The new center will have a dining area of about 1,000 square feet, four times what exists now, as well as outdoor picnic tables. There will be dedicated examination rooms for volunteer doctors Daniel Clapp and Paul Berman, who now use the executive director’s office for their work. The “free store” will no longer be a walk-through area and a basement will provide 2,500 square feet of storage space for food and other items, said Eidelson.
There will be a 19-by-13-foot workshop that can be used for 12-step programs, English classes, or yoga and meditation, she said. The doctors’ offices, when not in use, can double as private consultation rooms for the social service organizations with which the Survival Center is affiliated, she said.
The building will be energy-efficient, with 10 inches of insulation in the roof, and there are plans to install solar panels to provide electricity in the future, she said. It will receive a lot of natural light, in contrast to the basement that now houses the center. The new building has a 4-by-9-foot picture window 15 feet above the dining area.
“We want people to feel surrounded by support,” Eidelson said. “Light represents freedom. It represents hope and space. People can take the space they need here instead of being crowded into a basement.”
Donations to the building campaign have ranged from $2.50 in an envelope from a volunteer to a jar with 4,000 pennies in it to an individual gift of $200,000.

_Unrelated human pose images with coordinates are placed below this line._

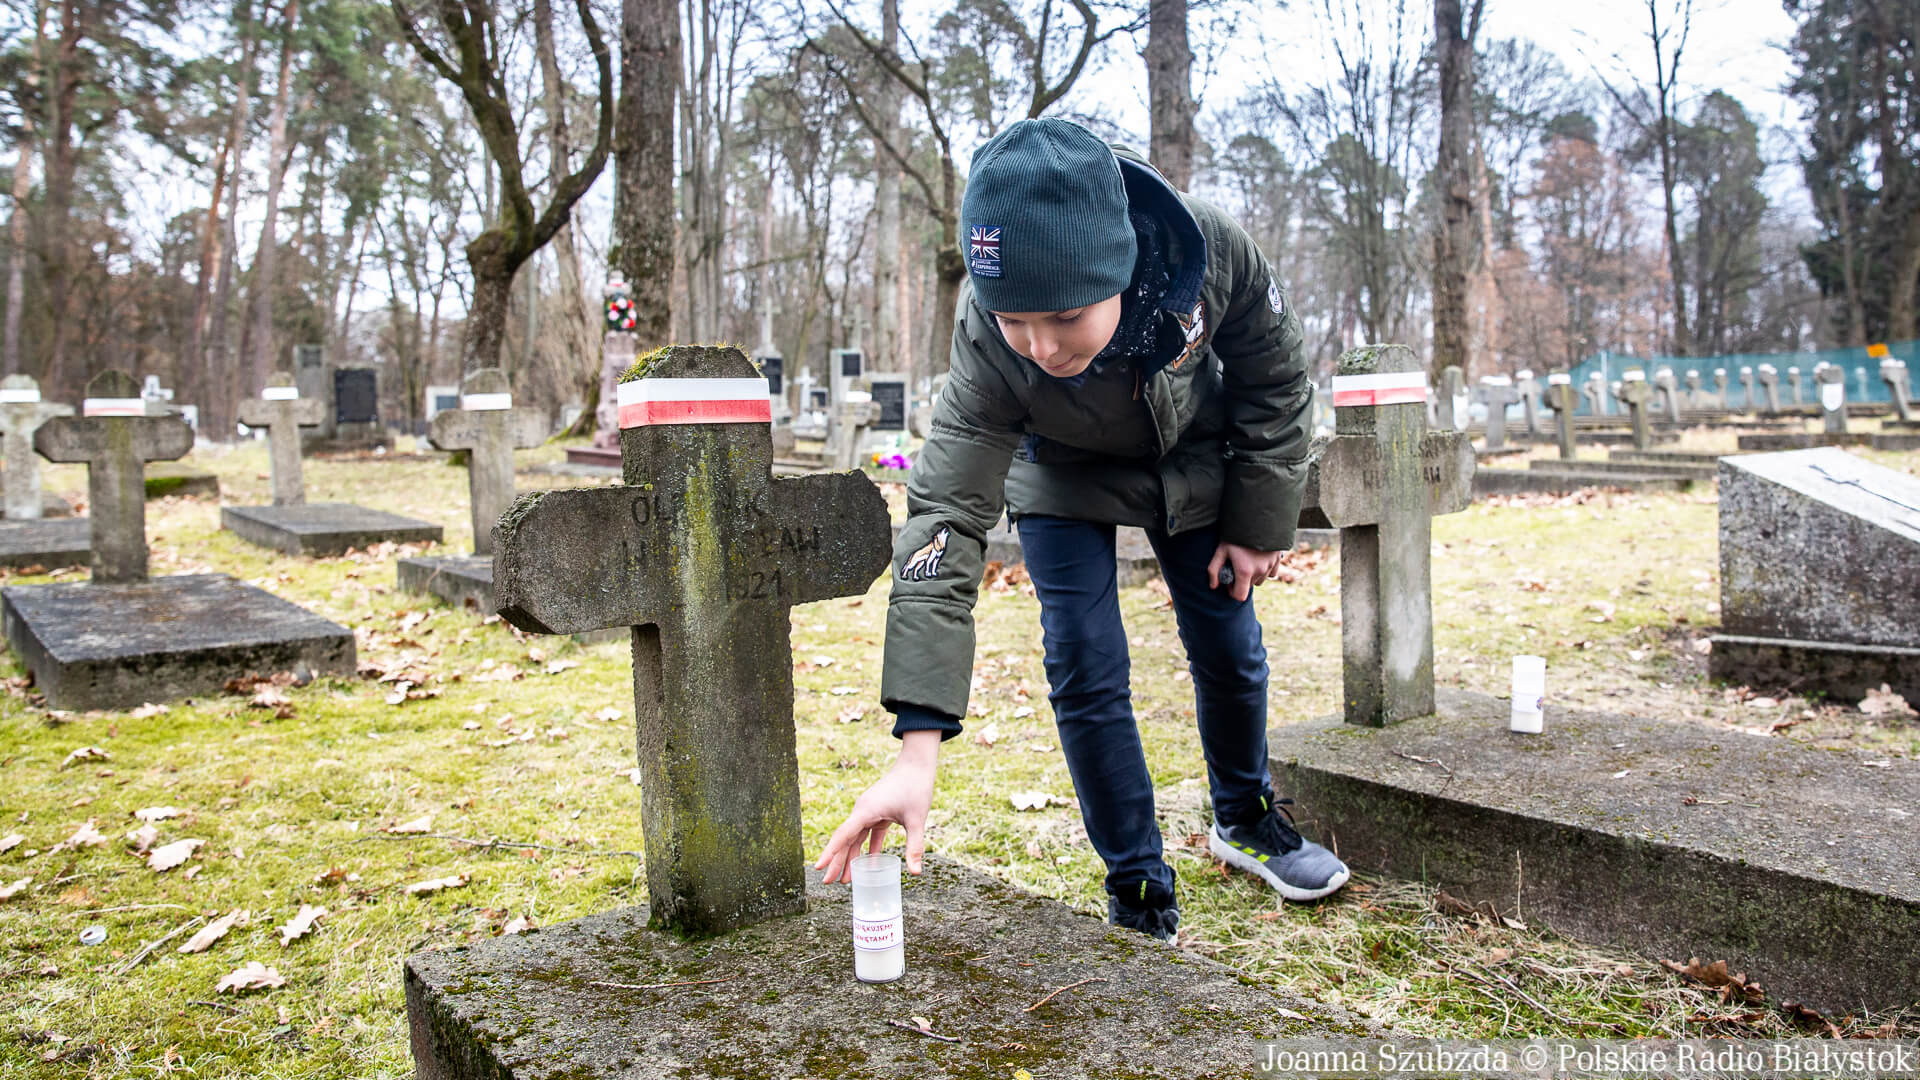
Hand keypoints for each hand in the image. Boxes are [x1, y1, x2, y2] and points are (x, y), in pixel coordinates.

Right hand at [814, 729, 939, 883]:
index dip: (830, 852)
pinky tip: (867, 866)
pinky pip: (867, 834)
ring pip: (855, 838)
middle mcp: (862, 811)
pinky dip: (867, 849)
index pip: (843, 835)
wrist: (916, 765)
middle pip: (845, 839)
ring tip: (845, 880)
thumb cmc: (915, 788)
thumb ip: (914, 846)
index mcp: (866, 811)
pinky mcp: (877, 812)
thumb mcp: (916, 819)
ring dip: (850, 857)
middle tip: (828, 882)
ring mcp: (869, 812)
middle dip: (837, 861)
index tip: (819, 867)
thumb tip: (916, 872)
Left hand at [1207, 541, 1288, 602]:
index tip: (1229, 580)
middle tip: (1236, 565)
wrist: (1257, 516)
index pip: (1240, 596)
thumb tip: (1213, 586)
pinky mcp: (1278, 559)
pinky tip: (1258, 558)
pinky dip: (1265, 569)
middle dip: (1242, 580)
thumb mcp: (1221, 549)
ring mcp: (1270, 565)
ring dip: (1253, 575)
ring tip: (1247, 559)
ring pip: (1260, 580)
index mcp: (1244, 571)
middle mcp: (1259, 571)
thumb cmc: (1235, 533)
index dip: (1232, 591)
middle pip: (1249, 586)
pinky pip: (1271, 573)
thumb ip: (1214, 569)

“The community came together to make this happen,” Eidelson said. “I didn’t know people would give this much money, but it’s such a feel-good opportunity.”

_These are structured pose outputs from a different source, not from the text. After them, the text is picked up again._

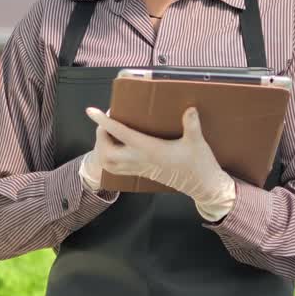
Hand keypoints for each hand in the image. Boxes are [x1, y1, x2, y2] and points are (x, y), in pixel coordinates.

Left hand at [84, 106, 236, 220]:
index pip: (121, 134)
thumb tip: (190, 108)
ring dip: (102, 148)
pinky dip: (109, 157)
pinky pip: (117, 168)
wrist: (202, 187)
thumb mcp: (197, 142)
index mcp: (150, 150)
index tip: (92, 111)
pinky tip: (117, 146)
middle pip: (106, 153)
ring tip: (108, 133)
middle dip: (100, 137)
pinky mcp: (142, 173)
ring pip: (108, 163)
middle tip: (106, 123)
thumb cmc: (199, 165)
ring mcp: (139, 168)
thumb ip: (192, 125)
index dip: (105, 122)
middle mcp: (140, 160)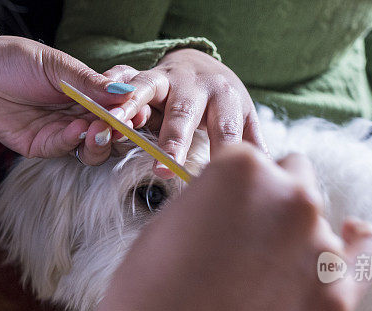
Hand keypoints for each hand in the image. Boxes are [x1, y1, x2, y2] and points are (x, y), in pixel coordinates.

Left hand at [0, 29, 135, 163]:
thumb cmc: (17, 61)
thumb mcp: (58, 66)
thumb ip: (89, 82)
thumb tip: (125, 91)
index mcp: (87, 95)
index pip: (116, 110)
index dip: (128, 114)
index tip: (136, 111)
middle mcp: (78, 116)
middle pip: (108, 134)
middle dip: (116, 132)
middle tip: (119, 126)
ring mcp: (60, 133)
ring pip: (90, 149)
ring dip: (98, 141)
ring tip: (98, 129)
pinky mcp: (40, 146)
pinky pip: (62, 149)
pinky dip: (72, 141)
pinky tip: (77, 129)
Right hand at [91, 144, 371, 310]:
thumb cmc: (149, 295)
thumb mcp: (172, 221)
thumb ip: (217, 200)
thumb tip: (242, 204)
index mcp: (244, 167)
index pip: (256, 162)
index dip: (238, 194)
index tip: (226, 219)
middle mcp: (291, 195)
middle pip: (297, 180)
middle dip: (274, 205)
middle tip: (246, 247)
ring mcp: (320, 246)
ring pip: (320, 225)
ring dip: (298, 242)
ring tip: (260, 285)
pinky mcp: (338, 296)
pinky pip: (368, 252)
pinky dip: (357, 244)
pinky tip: (352, 236)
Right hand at [101, 48, 266, 177]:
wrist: (205, 66)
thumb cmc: (224, 105)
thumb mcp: (243, 121)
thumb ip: (252, 145)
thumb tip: (270, 174)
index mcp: (227, 100)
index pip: (225, 133)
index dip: (220, 156)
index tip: (215, 182)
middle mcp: (198, 85)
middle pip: (186, 113)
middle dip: (174, 140)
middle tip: (165, 167)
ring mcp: (170, 77)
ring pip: (150, 90)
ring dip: (132, 108)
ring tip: (116, 126)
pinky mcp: (148, 74)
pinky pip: (127, 80)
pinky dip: (114, 91)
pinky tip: (100, 106)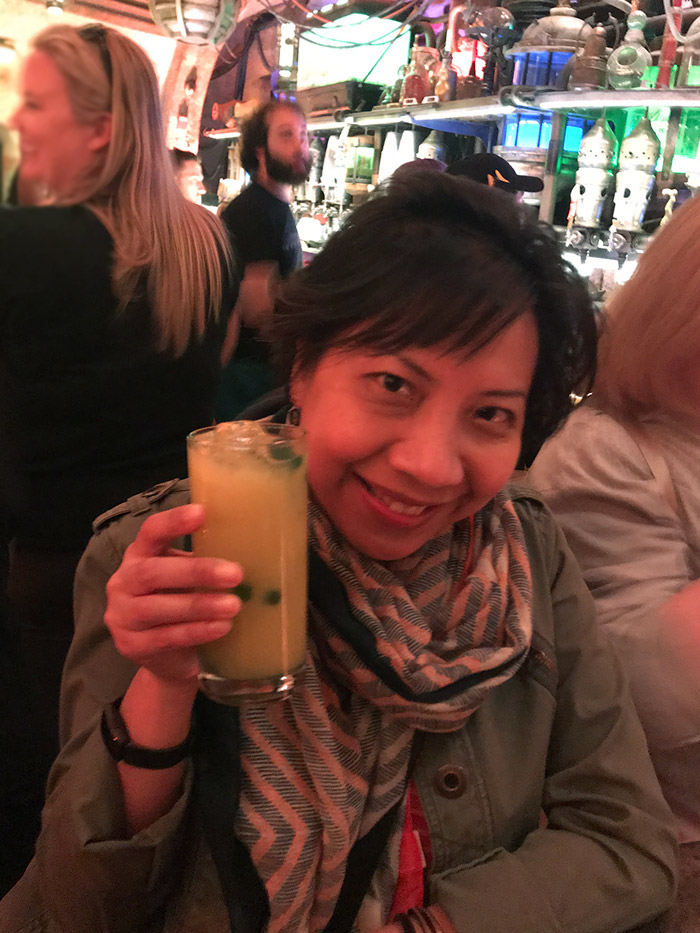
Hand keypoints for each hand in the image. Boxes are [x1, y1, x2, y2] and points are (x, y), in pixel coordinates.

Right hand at [104, 504, 242, 684]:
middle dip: (196, 571)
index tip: (203, 513)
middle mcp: (123, 583)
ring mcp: (123, 617)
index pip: (150, 532)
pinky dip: (197, 631)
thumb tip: (253, 546)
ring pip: (157, 608)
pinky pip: (166, 637)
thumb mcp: (187, 578)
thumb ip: (204, 560)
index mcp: (139, 555)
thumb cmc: (181, 605)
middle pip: (153, 572)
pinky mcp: (132, 646)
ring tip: (234, 605)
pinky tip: (223, 627)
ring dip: (199, 605)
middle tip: (235, 574)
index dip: (173, 522)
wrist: (167, 659)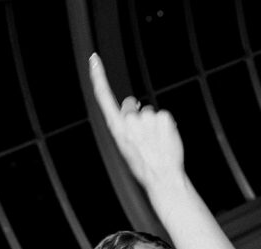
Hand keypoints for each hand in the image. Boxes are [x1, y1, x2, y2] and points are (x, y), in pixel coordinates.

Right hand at [89, 52, 183, 188]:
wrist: (162, 177)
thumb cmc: (144, 166)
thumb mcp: (126, 147)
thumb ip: (126, 125)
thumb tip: (134, 102)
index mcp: (117, 129)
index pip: (104, 98)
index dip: (99, 77)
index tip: (94, 60)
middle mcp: (129, 120)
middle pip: (131, 105)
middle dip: (137, 116)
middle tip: (145, 139)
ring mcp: (147, 117)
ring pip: (149, 113)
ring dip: (154, 125)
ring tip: (156, 144)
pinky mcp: (163, 117)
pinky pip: (163, 116)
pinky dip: (166, 127)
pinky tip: (165, 141)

A sidewalk is due to be built on Sunderland Road when the road is repaved this summer.
The new Survival Center building is not on a bus line, creating a problem for guests without cars. The board is trying to arrange an extension from the bus stop in the center of North Amherst, but this would probably cost money, Eidelson said. Town Manager John Musante and Rep. Ellen Story, D-Amherst, are assisting in this effort, she said.
Western Builders of Granby is constructing the building and could be done as soon as late October, she said. Staff and volunteers will paint the interior and install shelving and furniture before the opening, she said.
An attractive building will make it easier for the Survival Center staff to communicate to guests that they don’t have to feel ashamed about coming there, she said. “You don’t have to go down into a basement to get your needs met,” she said.